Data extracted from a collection
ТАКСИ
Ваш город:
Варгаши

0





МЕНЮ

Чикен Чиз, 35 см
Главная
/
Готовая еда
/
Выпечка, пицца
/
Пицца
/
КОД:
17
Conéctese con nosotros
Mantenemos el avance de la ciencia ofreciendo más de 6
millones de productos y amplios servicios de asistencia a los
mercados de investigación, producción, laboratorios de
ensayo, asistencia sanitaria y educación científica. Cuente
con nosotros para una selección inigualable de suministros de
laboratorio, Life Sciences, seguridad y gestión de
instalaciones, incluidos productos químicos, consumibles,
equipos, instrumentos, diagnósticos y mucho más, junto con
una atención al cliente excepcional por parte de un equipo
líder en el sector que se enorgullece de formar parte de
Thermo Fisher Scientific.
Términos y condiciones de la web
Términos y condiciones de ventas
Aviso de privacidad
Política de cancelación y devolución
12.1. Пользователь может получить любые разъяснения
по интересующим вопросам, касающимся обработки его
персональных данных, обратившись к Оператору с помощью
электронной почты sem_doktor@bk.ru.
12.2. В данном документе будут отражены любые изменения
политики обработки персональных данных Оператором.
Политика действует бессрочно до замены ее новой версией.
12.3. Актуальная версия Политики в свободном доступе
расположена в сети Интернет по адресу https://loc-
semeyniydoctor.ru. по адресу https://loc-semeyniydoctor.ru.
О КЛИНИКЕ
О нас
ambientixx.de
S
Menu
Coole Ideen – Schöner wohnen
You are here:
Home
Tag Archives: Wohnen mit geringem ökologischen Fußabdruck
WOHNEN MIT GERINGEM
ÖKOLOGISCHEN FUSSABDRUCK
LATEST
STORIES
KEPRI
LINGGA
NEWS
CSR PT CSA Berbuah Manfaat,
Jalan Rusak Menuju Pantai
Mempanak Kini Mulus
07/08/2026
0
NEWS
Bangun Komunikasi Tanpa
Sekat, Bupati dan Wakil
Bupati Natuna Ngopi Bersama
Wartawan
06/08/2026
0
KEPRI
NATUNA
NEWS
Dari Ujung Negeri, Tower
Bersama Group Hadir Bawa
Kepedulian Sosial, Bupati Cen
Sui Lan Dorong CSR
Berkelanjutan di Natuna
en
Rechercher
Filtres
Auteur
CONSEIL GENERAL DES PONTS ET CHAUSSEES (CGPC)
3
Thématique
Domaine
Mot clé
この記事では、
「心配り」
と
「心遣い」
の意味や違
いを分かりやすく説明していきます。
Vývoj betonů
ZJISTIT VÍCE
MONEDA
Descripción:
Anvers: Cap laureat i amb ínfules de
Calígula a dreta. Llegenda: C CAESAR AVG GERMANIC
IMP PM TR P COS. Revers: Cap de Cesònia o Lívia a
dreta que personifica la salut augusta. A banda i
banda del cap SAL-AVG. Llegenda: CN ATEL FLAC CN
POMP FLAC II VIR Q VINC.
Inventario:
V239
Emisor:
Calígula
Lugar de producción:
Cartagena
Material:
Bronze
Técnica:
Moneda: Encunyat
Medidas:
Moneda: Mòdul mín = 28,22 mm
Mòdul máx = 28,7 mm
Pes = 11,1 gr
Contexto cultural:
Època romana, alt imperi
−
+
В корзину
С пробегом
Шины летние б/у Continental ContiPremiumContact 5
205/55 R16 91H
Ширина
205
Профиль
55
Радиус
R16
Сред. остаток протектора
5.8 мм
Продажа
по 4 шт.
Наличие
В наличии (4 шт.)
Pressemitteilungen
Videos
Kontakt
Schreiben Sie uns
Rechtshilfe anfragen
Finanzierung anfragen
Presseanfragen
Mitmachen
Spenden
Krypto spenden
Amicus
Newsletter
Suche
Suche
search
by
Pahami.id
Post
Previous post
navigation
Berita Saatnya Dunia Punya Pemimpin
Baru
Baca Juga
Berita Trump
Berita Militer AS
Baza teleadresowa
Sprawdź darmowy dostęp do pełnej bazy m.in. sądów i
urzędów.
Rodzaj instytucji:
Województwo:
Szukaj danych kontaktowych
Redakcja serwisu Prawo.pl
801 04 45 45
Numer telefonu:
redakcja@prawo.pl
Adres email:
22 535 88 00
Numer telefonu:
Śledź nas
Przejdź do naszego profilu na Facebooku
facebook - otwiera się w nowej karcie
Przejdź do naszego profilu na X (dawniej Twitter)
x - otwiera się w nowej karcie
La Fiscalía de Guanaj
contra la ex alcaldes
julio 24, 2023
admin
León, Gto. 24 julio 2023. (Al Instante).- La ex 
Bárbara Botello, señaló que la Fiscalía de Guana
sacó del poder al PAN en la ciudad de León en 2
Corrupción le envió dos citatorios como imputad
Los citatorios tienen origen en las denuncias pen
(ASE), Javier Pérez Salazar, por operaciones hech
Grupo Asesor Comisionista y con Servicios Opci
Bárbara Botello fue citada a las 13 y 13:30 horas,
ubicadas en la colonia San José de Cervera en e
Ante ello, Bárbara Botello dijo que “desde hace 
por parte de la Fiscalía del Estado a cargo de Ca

* **TASK**: Copy out, in full, each line above that has the word "otwiera" in it.

* **ANSWER TO THIS PROBLEM**:
facebook - otwiera się w nowej karcie
x - otwiera się w nowej karcie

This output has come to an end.